After School with Amandolin

Caroline Novak
Amandolin (center) checks in the day's students with fellow after-school employees Jason Wells and Tina Robinson.
Amandolin (center) checks in the day's students with fellow after-school employees Jason Wells and Tina Robinson.
Ocracoke's after-school program welcomed a new director this school year.

Ocracoke School hosts an after-school program that lets children attend different activities or events during the week. This school year, and possibly the next, Amandolin Webb has happily taken up the leadership of this program. So, to welcome her into this program wholeheartedly, I’ve asked her a few questions about how it’s like running this program.

After asking about motivation, and what hers was, it was easy to find that Amandolin loves working with children. Her heart would be nothing if not devoted to children.

Amandolin spent her college summers on Ocracoke, then moved here after graduating with a degree in business and economics. 

“I wanted challenges after finishing school, and missed it. I got out of school, only to be bored, stuck waiting tables,” she said. Hearing this, you can pull out that Amandolin really wished to use her education on something more effective. Which did happen!

Her favorite part about the program is how her days can be flipped around from bad to good. After seeing the children, you can really just go from sad to glad! “Happy to feel appreciated” is one thing she claimed made her feel good when hosting the program after school. “I love being able to see the difference that I’ve made, mainly with the younger children,” she said.

Although, it was not how she originally expected it all to be. She did not anticipate it to be such laboring work, which is why it shocked her when going into the summer program. It didn’t make her sad though, she still adored the outcomes! “I had no idea of what I was getting myself into” is how she expressed the feeling of comparing herself now, and herself back to before she started.

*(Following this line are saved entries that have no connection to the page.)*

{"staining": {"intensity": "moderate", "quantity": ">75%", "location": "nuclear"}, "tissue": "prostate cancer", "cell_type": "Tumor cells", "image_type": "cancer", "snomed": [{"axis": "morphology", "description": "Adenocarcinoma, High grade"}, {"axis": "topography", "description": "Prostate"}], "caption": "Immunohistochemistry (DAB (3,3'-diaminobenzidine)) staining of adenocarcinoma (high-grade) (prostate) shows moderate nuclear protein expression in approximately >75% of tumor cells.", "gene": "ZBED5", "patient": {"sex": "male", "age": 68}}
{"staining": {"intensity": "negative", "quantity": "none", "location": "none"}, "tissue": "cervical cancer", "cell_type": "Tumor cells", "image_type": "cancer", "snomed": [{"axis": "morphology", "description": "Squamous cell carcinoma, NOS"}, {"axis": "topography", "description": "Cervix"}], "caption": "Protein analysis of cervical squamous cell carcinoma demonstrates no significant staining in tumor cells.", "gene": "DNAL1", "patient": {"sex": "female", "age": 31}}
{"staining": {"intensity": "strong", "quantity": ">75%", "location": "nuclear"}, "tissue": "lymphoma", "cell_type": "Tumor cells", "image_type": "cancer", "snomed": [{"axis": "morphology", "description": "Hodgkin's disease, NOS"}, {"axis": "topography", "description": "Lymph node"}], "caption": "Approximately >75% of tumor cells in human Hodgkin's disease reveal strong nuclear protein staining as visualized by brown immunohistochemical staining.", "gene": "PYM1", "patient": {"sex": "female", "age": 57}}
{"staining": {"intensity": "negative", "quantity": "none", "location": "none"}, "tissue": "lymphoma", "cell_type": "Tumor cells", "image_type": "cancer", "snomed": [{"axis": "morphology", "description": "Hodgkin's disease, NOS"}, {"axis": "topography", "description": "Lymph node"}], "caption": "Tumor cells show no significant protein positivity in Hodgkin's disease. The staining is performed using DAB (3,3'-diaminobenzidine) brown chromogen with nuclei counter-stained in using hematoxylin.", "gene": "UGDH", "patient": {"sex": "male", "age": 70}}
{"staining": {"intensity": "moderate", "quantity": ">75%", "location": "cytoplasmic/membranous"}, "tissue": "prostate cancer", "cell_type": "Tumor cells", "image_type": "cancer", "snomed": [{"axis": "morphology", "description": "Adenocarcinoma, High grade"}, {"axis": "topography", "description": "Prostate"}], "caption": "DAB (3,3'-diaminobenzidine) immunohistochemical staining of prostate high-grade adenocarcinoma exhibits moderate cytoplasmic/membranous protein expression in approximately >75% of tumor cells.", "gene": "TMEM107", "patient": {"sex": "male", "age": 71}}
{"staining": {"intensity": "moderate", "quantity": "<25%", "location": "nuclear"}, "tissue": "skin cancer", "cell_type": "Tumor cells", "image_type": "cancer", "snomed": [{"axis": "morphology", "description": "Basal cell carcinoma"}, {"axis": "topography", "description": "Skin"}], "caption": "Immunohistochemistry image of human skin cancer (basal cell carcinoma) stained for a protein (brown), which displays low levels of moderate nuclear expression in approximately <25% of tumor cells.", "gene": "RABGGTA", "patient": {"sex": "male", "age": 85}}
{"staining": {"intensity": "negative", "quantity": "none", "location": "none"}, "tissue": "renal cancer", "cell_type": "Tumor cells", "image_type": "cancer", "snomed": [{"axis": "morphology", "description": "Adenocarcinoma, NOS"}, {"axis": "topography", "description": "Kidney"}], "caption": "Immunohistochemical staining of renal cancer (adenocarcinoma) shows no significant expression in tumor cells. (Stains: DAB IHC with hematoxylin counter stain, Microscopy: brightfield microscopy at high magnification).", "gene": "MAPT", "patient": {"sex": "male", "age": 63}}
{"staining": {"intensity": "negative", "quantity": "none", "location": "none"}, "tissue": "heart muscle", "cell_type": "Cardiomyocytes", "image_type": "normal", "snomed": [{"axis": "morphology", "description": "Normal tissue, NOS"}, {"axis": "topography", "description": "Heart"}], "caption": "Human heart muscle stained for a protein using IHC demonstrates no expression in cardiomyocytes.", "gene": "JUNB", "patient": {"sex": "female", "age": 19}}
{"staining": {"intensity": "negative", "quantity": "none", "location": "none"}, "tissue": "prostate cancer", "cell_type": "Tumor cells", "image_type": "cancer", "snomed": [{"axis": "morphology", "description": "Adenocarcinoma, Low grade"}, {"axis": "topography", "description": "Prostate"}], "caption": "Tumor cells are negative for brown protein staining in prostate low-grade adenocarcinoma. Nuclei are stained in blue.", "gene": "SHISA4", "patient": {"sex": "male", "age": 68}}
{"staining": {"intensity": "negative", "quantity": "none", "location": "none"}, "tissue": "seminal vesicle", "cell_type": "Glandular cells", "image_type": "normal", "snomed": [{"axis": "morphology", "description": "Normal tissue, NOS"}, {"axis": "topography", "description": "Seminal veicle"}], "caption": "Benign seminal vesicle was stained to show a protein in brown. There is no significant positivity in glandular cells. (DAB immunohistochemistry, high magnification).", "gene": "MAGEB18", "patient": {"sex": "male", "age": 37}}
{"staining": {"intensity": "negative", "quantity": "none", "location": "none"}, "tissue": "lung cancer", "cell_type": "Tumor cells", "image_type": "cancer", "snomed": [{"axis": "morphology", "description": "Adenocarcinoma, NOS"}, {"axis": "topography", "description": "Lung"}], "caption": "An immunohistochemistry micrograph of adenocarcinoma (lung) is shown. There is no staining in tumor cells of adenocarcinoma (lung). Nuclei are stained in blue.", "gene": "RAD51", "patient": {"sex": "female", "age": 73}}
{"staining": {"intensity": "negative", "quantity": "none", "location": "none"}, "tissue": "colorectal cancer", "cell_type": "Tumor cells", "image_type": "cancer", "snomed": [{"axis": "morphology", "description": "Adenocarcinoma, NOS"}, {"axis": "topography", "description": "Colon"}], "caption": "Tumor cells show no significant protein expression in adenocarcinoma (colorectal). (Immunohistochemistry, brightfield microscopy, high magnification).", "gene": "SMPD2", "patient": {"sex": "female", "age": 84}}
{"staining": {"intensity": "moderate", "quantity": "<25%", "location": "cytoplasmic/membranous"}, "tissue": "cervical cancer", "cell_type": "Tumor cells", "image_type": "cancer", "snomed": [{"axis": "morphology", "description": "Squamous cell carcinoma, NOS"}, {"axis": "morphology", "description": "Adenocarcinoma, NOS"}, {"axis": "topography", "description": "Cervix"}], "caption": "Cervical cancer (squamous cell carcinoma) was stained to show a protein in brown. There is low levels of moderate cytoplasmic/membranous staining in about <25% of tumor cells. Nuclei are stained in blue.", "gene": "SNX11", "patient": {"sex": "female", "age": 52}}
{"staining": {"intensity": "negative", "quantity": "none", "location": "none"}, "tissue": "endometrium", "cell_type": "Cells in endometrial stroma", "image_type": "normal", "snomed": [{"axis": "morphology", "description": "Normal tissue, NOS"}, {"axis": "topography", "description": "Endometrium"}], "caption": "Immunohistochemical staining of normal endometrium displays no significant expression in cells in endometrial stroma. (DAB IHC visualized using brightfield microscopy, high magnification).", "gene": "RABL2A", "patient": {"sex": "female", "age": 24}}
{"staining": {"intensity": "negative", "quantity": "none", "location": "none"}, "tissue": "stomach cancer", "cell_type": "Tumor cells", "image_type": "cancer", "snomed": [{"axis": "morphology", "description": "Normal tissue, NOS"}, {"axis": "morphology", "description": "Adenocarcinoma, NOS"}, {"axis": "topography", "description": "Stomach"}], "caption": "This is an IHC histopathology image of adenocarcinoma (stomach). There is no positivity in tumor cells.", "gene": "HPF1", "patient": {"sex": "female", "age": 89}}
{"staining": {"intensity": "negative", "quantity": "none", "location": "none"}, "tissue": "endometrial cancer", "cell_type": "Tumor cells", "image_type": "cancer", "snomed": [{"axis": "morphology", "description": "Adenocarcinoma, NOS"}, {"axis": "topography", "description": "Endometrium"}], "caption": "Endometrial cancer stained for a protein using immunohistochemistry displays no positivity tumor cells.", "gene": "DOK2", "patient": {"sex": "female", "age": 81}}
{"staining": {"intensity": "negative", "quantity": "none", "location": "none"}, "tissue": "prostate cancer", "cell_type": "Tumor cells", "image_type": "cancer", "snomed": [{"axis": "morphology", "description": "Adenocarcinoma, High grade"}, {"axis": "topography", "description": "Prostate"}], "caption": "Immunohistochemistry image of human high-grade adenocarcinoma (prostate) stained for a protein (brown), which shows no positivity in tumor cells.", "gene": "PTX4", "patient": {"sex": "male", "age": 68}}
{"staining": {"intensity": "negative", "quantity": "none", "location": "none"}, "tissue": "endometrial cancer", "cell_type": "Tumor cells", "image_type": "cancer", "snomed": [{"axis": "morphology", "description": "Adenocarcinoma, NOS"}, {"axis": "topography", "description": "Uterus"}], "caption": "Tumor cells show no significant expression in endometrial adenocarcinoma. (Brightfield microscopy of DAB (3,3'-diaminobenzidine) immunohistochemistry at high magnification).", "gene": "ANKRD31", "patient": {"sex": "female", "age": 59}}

People are wondering if Amandolin will be continuing this act throughout next year. Her answer to this is absolutely! It has changed her opinion on how working with children really is, and she found the hobby and workplace to be rather rewarding! "I do the job because I really enjoy it, not solely for the paycheck,” Amandolin said.

The after-school program, which is funded by two grants from the 21st Century Community Learning Center and the Kate B. Reynolds Foundation, has changed a lot from what it used to be, and Amandolin knows this. She says that this program has been adding in a variety of enrichment activities, including a foreign language club with Ms. Jeanie (Ocracoke School's 4th grade teacher), culture and crafts with Ms. Flavia (Ocracoke School's ESL teacher), and service learning projects. The first community service project was taking Valentines to the island's shut-ins. New after-school employees Lauren Strohl (who's teaching a newspaper club) and Robert Chestnut (who's teaching art) are people who just come in and gladly share their talents! 

“It just adds fulfillment into the program, to have so many new enrichment activities," Amandolin said.

School can be boring sometimes, but it’s not the building that makes it that way. This is shown when everyone is let out of their last classes and all join together in the after school program. The program easily takes children and makes them happier than they were sitting in a classroom. Whether the happiness comes from getting all of their work done early while seeing friends, or if it’s coming from younger children who are running and having fun around the playground until the next activity comes along, it’s all enjoyable in after school. And if it isn’t then Amandolin Webb is sure to change that!